PE-22-28 Peptide: TREK-1 Channel Inhibition and Antidepressant Research
PE-22-28 is a synthetic fragment of spadin that inhibits TREK-1 two-pore-domain potassium channels. Preclinical data positions it as a rapid-onset antidepressant candidate with a novel mechanism distinct from SSRIs or ketamine.
Dr. Marcus Chen
Senior Research Scientist
PE-22-28 is a truncated, optimised fragment of spadin — a natural peptide released by cleavage of the NTSR3/sortilin receptor — that potently inhibits TREK-1 (TWIK-related K⁺ channel 1), a member of the two-pore-domain (K2P) potassium channel family. TREK-1 suppression has emerged as a mechanistically novel antidepressant strategy following the observation that TREK-1 knockout mice display a depression-resistant phenotype and enhanced serotonergic neurotransmission.
TREK-1 and Depression
TREK-1 channels regulate neuronal resting membrane potential and are abundantly expressed in the prefrontal cortex, hippocampus, and raphe nuclei — regions central to mood regulation:
- TREK-1 knockout mice show antidepressant-like behaviour in forced swim tests, tail suspension tests, and learned helplessness models.
- TREK-1 activity is modulated by serotonin (5-HT) receptors; its inhibition facilitates serotonergic firing in the dorsal raphe, creating an SSRI-like downstream effect via an upstream mechanism.
- Unlike SSRIs, TREK-1 inhibition may avoid the 2–4 week latency to antidepressant effect seen with serotonin reuptake inhibitors.
PE-22-28 Pharmacology
PE-22-28 was developed through systematic truncation and optimisation of the natural spadin sequence to improve potency and BBB permeability:
- In patch-clamp studies, PE-22-28 inhibits TREK-1 current with greater potency than full-length spadin, and shows selectivity over related K2P channels (TRAAK, TREK-2).
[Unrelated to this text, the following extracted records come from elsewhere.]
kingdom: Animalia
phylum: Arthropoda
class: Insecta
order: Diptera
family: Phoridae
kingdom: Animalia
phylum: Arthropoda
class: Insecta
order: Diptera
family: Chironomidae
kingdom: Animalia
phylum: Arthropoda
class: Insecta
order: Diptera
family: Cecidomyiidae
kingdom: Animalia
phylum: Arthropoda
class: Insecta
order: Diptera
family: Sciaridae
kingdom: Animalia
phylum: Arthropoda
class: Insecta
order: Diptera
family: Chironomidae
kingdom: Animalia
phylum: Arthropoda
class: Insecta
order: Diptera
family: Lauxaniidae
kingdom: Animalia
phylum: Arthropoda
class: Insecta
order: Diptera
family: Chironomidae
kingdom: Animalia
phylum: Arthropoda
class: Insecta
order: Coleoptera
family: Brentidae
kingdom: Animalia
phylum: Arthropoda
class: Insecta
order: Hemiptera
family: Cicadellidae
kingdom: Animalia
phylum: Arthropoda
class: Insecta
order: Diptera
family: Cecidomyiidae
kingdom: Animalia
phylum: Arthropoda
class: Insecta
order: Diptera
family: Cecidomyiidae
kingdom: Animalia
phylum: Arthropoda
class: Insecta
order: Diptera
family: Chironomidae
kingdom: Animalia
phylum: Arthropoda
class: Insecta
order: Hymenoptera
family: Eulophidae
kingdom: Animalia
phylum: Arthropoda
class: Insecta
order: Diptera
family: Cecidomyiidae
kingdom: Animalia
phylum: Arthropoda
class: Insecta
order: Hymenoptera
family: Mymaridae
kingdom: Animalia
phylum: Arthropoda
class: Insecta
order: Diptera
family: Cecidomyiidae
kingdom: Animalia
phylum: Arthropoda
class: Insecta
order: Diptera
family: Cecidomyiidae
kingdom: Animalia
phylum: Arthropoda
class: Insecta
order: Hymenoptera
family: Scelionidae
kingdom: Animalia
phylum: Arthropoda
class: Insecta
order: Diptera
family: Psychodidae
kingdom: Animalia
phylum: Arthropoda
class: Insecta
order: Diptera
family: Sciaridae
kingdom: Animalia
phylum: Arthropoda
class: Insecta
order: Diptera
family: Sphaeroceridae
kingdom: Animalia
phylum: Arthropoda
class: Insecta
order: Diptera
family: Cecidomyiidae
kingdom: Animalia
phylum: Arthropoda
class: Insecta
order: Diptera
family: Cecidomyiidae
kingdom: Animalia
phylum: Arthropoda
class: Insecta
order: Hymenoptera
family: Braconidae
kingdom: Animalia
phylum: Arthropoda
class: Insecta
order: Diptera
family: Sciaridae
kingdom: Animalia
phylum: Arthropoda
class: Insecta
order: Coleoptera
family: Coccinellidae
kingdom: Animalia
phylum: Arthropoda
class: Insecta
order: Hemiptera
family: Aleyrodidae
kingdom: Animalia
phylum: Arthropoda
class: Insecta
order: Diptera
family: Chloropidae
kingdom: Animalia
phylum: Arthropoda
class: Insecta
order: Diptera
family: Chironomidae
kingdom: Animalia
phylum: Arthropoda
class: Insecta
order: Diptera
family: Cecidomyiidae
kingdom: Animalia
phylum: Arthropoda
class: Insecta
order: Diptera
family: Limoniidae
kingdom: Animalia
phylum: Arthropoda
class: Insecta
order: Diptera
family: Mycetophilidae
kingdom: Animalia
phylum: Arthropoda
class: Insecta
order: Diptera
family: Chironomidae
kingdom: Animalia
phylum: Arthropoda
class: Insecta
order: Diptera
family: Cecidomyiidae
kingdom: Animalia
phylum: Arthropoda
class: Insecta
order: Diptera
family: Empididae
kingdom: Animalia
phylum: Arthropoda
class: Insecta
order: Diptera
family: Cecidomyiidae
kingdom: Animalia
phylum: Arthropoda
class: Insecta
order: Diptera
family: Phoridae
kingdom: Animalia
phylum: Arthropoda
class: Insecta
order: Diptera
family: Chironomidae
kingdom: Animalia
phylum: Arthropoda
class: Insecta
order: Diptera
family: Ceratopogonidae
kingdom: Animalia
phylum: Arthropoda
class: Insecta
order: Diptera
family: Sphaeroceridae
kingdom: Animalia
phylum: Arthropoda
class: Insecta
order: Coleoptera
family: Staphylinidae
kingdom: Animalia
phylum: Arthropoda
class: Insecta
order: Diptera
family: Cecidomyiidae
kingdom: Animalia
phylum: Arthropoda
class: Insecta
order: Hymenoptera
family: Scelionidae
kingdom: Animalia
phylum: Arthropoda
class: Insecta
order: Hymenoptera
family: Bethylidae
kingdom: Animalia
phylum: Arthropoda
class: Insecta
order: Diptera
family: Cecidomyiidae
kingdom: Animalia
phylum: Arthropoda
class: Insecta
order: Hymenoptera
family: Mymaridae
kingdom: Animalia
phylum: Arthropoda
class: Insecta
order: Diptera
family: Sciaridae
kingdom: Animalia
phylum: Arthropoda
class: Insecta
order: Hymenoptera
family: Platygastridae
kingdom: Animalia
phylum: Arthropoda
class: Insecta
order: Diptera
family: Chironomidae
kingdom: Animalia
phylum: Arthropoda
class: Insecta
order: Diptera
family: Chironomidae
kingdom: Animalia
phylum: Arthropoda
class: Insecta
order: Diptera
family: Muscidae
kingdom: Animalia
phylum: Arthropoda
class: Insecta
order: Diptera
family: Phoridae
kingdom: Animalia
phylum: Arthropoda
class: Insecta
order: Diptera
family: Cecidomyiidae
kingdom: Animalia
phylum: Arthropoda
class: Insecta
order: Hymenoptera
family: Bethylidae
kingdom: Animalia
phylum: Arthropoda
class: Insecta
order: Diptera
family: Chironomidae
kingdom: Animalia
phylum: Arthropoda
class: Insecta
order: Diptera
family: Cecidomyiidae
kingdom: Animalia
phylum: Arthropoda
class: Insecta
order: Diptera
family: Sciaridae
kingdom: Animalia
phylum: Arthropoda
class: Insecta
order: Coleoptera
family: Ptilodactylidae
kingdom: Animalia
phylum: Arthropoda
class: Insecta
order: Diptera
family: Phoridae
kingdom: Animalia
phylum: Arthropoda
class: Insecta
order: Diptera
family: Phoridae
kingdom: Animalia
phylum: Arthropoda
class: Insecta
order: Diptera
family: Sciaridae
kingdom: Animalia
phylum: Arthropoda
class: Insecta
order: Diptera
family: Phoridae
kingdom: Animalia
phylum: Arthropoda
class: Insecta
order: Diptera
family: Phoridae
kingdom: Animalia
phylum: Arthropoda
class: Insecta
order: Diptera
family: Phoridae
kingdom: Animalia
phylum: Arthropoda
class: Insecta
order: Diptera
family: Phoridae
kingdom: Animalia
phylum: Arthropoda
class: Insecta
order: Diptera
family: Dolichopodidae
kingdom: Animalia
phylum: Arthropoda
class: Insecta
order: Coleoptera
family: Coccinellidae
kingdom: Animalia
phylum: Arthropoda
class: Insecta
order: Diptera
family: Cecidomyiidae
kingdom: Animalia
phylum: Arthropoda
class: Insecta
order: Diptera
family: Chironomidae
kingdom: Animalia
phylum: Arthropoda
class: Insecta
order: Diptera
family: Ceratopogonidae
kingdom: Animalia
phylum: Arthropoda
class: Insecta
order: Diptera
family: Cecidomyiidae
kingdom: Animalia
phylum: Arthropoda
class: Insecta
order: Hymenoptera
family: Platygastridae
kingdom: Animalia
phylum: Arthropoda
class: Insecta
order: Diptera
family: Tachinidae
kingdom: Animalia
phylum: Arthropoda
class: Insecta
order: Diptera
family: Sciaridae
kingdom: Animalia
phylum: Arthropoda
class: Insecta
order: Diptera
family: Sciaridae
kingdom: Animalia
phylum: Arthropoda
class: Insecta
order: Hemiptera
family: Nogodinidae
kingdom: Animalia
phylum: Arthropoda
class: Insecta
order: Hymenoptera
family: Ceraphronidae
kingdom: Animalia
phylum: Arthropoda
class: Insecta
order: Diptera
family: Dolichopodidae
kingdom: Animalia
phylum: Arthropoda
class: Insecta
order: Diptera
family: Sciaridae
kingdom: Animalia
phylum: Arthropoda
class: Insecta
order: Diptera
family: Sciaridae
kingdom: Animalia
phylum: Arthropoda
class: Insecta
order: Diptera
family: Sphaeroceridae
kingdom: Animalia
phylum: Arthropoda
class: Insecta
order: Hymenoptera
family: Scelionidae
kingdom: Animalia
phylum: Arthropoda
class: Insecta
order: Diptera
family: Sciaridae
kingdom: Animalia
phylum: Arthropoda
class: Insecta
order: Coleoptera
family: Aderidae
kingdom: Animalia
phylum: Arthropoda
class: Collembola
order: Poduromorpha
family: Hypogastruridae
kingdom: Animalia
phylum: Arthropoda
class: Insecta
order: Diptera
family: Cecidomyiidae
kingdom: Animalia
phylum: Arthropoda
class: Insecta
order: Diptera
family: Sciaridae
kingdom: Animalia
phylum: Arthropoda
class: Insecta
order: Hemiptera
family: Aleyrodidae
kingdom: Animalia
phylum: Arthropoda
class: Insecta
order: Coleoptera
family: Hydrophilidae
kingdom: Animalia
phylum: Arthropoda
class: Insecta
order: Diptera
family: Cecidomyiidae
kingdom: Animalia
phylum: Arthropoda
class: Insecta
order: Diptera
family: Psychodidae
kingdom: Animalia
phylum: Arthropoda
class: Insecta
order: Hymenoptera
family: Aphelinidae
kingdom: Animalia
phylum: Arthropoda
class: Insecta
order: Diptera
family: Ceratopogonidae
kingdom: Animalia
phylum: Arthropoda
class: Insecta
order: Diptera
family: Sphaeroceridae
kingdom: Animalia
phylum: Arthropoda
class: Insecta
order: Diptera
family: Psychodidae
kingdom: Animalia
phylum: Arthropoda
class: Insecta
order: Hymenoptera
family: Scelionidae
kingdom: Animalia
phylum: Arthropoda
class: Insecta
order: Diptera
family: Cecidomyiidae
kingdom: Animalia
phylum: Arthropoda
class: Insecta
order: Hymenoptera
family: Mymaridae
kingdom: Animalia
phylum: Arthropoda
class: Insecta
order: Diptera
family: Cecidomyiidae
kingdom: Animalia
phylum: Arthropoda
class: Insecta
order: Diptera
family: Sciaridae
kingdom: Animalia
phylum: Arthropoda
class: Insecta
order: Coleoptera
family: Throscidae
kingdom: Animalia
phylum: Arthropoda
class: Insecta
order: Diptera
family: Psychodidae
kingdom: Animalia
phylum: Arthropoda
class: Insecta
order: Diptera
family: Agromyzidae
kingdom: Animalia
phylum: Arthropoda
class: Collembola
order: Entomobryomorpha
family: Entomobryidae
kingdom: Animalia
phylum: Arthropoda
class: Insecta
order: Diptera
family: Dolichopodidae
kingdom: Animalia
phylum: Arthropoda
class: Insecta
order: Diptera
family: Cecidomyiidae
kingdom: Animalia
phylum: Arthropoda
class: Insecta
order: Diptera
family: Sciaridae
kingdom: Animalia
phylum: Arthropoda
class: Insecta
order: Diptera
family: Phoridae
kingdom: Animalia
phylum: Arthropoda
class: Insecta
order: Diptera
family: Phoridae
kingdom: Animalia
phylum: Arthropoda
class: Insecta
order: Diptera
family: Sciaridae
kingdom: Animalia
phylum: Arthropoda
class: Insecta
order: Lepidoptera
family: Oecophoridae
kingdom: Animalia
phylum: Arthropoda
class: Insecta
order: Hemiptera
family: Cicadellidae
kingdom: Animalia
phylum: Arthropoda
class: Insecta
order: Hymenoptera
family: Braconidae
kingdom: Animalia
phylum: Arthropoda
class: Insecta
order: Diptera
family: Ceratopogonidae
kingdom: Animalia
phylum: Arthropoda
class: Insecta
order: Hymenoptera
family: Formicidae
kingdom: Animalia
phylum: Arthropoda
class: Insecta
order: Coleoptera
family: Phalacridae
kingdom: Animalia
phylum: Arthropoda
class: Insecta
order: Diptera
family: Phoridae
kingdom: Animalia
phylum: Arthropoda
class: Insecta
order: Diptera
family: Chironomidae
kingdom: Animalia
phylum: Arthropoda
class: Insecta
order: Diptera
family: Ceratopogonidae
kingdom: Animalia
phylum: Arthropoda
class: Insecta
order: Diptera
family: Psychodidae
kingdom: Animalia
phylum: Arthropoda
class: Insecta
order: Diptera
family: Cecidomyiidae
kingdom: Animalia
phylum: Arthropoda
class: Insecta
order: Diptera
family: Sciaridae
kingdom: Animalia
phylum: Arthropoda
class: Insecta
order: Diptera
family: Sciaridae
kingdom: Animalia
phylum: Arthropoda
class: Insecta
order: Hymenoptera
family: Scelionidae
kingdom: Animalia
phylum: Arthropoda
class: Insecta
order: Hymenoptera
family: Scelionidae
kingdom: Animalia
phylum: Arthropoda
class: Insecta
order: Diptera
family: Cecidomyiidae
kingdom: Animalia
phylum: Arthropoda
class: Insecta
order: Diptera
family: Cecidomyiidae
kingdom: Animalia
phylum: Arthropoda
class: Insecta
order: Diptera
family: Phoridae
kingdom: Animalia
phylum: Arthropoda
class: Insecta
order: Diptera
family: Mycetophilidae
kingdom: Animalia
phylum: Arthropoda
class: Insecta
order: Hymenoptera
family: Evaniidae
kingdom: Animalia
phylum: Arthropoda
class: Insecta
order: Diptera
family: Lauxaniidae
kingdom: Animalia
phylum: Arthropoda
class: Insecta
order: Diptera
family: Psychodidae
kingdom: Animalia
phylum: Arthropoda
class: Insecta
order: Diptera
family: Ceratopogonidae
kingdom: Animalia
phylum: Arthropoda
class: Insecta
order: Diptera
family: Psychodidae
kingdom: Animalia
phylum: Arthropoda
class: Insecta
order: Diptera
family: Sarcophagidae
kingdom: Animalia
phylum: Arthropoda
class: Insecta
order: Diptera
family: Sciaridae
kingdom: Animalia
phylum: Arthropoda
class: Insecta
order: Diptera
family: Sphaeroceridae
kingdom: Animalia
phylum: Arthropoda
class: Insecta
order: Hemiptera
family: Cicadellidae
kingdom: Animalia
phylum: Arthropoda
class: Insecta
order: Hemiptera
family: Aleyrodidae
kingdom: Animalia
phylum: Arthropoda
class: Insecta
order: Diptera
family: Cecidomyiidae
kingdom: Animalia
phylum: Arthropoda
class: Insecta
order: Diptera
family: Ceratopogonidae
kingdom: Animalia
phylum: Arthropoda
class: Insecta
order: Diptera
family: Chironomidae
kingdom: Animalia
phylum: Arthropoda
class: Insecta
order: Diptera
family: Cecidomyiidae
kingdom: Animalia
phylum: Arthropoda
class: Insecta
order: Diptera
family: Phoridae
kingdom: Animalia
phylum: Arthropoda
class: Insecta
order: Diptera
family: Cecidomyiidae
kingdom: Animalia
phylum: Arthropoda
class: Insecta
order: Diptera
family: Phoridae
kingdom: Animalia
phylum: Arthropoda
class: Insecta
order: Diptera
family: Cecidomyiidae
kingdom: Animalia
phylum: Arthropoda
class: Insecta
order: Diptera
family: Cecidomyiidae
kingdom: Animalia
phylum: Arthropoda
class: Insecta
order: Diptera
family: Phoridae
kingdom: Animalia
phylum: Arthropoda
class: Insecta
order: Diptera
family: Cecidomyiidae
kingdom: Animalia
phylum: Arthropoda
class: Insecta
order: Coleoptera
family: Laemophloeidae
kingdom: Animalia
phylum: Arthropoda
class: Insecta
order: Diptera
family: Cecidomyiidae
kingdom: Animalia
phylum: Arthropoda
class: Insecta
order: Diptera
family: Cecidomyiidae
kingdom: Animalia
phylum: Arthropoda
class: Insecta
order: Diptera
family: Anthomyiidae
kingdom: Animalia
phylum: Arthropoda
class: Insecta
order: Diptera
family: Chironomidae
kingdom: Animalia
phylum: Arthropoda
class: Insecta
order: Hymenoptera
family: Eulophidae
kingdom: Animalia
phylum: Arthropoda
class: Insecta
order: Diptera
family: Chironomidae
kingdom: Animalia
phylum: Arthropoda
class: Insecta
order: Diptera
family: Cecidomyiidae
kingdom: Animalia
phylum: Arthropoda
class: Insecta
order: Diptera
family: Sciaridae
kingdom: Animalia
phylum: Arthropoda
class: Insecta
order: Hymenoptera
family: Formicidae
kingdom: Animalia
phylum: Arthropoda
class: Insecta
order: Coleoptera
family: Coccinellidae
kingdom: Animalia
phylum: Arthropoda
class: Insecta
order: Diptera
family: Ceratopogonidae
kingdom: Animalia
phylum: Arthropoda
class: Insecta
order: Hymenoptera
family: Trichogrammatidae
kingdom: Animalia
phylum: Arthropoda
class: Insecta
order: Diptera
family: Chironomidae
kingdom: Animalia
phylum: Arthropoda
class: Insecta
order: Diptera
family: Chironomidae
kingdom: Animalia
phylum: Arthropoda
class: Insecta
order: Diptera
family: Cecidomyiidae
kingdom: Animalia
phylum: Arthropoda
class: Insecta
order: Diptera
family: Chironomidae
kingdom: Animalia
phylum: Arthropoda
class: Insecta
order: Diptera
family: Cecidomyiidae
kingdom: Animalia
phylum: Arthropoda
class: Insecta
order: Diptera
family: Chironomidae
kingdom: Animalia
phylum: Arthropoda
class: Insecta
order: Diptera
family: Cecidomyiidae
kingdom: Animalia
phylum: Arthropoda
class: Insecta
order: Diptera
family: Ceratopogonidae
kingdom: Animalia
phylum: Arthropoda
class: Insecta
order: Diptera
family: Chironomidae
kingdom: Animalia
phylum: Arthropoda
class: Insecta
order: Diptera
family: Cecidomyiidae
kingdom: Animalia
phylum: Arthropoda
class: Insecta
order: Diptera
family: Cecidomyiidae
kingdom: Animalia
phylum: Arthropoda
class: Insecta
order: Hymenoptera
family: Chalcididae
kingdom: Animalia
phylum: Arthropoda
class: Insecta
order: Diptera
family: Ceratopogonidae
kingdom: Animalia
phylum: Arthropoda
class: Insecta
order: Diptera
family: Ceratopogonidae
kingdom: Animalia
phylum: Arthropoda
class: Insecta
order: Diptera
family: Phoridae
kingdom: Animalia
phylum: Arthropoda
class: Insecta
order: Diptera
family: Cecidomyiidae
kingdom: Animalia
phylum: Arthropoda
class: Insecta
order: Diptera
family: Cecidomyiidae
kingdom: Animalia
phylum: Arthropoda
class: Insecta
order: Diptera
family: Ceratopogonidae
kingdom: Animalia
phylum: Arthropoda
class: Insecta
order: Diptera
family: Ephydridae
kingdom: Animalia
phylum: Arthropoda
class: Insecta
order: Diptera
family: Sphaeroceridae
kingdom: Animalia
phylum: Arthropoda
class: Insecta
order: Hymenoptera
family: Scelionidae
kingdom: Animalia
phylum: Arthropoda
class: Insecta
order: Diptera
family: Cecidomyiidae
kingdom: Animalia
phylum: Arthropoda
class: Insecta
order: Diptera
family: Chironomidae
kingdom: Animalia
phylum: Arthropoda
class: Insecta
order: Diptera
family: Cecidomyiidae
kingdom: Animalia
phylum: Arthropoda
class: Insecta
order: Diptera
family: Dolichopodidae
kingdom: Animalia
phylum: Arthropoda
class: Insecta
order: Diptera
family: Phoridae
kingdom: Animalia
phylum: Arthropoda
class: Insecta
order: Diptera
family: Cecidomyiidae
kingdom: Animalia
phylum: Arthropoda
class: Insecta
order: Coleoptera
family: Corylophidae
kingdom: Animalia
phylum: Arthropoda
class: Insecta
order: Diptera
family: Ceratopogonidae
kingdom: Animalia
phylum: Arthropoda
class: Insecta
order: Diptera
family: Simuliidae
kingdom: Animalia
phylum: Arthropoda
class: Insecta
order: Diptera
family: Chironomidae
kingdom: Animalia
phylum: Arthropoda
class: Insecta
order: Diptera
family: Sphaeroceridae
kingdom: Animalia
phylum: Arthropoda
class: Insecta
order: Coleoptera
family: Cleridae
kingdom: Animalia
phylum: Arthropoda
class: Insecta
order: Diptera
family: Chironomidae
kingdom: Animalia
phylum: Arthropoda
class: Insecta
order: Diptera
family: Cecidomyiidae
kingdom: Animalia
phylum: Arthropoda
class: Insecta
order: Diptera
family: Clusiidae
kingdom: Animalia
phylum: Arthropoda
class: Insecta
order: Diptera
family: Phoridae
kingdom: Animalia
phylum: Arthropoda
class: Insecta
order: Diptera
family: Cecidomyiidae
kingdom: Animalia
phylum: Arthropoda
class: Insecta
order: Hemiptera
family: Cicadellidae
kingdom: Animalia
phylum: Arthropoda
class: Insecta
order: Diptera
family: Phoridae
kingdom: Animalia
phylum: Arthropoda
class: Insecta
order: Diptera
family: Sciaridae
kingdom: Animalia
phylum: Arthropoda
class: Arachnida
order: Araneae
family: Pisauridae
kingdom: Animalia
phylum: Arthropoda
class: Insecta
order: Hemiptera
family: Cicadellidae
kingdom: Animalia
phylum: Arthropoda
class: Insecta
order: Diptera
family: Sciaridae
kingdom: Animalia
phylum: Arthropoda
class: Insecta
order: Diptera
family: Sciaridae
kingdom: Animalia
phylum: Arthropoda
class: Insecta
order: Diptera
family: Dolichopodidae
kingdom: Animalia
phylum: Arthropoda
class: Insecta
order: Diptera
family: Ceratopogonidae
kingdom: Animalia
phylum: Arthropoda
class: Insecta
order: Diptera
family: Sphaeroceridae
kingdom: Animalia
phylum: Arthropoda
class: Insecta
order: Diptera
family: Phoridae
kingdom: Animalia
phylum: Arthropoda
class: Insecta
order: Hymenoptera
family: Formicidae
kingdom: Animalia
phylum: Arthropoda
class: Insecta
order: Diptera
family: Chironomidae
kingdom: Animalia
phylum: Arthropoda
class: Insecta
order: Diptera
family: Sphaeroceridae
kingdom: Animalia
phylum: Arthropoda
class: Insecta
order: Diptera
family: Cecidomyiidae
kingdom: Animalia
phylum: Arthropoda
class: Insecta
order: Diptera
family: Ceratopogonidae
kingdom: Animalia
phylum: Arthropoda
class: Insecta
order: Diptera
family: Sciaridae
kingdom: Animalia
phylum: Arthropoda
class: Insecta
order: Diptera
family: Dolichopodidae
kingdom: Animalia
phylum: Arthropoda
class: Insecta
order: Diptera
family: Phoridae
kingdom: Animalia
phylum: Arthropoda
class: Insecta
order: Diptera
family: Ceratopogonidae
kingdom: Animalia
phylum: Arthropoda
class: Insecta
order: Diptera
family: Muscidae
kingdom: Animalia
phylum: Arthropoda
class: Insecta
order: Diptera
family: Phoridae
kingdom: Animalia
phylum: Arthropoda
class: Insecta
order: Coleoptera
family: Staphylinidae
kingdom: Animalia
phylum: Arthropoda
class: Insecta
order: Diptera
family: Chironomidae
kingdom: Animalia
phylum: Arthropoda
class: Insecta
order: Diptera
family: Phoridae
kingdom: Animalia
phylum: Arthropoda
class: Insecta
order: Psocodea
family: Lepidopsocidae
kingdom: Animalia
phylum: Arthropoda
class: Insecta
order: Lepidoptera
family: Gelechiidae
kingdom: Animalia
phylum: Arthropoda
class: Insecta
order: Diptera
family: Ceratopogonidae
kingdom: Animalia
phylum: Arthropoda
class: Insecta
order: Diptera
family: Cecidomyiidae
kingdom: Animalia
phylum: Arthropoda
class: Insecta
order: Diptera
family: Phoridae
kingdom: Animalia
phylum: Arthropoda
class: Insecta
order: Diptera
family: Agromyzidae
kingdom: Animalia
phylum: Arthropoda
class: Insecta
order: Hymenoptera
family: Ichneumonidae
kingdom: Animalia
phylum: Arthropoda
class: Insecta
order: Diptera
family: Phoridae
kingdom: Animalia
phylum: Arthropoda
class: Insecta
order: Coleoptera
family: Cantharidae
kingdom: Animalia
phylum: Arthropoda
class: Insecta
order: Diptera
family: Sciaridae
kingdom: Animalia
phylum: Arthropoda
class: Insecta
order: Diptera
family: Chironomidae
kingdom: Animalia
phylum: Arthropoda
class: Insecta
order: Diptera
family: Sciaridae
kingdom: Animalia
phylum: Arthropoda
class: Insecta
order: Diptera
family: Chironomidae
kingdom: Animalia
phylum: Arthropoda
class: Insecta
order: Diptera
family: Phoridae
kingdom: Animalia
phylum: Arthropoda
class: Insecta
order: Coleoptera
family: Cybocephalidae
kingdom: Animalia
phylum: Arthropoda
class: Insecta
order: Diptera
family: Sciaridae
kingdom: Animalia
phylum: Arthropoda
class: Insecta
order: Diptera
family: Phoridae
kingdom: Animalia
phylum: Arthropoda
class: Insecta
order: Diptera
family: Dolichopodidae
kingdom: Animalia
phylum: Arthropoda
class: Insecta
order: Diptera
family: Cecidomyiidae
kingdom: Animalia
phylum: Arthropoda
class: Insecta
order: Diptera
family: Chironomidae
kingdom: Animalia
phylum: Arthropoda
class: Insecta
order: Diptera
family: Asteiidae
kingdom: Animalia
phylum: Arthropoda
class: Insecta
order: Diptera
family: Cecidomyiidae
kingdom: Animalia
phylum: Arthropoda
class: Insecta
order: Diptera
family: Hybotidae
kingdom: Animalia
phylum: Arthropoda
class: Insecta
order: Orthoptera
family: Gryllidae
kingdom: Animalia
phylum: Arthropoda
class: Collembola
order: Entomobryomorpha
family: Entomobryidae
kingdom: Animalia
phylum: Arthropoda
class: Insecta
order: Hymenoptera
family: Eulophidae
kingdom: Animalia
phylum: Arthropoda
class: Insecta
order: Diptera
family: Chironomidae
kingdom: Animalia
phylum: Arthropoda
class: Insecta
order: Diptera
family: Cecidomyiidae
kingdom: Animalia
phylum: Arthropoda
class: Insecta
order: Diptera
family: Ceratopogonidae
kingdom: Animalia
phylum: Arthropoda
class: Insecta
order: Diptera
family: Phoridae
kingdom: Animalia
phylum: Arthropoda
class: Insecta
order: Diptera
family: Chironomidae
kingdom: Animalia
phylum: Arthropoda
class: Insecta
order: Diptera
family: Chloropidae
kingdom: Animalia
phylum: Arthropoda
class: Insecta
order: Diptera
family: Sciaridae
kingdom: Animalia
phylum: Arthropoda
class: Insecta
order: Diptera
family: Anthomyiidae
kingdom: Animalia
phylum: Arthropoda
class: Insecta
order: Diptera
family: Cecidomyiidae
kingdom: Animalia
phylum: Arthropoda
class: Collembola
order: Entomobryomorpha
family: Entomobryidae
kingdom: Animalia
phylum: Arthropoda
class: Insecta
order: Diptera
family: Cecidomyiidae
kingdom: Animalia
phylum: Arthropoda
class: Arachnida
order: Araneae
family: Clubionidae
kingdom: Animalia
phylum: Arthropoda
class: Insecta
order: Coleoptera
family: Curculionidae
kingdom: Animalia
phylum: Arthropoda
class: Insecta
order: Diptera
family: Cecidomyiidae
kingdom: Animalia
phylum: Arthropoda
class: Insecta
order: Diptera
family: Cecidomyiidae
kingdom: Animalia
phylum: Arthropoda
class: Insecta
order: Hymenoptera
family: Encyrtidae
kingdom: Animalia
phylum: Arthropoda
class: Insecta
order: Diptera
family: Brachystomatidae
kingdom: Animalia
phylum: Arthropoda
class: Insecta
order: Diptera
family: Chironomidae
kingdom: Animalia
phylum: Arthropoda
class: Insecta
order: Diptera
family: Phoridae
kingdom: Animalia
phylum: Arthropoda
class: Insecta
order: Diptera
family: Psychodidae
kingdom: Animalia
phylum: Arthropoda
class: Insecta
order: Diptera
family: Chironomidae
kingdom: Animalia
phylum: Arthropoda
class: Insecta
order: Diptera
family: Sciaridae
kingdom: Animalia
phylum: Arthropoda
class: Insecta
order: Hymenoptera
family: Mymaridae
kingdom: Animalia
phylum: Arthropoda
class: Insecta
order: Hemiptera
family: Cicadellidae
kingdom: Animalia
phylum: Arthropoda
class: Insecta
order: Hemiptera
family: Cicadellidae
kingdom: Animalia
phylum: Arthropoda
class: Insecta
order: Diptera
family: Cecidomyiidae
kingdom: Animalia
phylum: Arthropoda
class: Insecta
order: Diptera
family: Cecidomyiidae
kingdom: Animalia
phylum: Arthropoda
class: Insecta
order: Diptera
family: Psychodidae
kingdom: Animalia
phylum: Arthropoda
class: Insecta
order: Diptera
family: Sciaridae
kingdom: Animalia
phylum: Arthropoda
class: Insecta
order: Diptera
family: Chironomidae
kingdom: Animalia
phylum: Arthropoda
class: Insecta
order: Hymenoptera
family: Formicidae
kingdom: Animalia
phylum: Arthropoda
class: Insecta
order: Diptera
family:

- Intranasal administration in mice achieves CNS concentrations sufficient to produce antidepressant-like effects in the forced swim test and open-field exploratory models.
- Antidepressant effects are absent in TREK-1 knockout mice, confirming on-target action.
- Hippocampal neurogenesis markers (BrdU incorporation, DCX expression) are increased in PE-22-28-treated mice, paralleling effects of established antidepressants.
Research teams studying TREK-1 pharmacology or novel antidepressant mechanisms can source PE-22-28 research vials from Myotrope in 10 mg lyophilised format.
Research Context
The TREK-1 inhibitor approach is mechanistically distinct from all currently approved antidepressants:
- No monoamine reuptake inhibition (vs. SSRIs, SNRIs)
- No NMDA receptor antagonism (vs. ketamine/esketamine)
- No direct serotonin receptor agonism (vs. psilocybin-related approaches)
This novelty makes PE-22-28 an attractive tool compound for dissecting the neurobiology of depression and for developing antidepressants in treatment-resistant populations.
Peptide Profile
| Property | Value |
|---|---|
| Origin | Truncated fragment of spadin (NTSR3/sortilin cleavage product) |
| Target | TREK-1 (K2P potassium channel) |
| Molecular weight | ~900 Da (fragment-dependent) |
| Route (research) | Intranasal, intraperitoneal |
| Development stage | Preclinical (rodent models) |
References
- Mazella J, et al. (2010). Spadin, a sortilin-derived peptide, targeting rodent TREK-1 channels: a new concept in the antidepressant drug design. PLOS Biology, 8(4), e1000355.
- Djillani A, et al. (2017). Shortened spadin analogs display better TREK-1 inhibition, in vivo stability and antidepressant activity. Frontiers in Pharmacology, 8, 643.
- Heurteaux C, et al. (2006). Deletion of the background potassium channel TREK-1 results in a depression-resistant phenotype. Nature Neuroscience, 9(9), 1134–1141.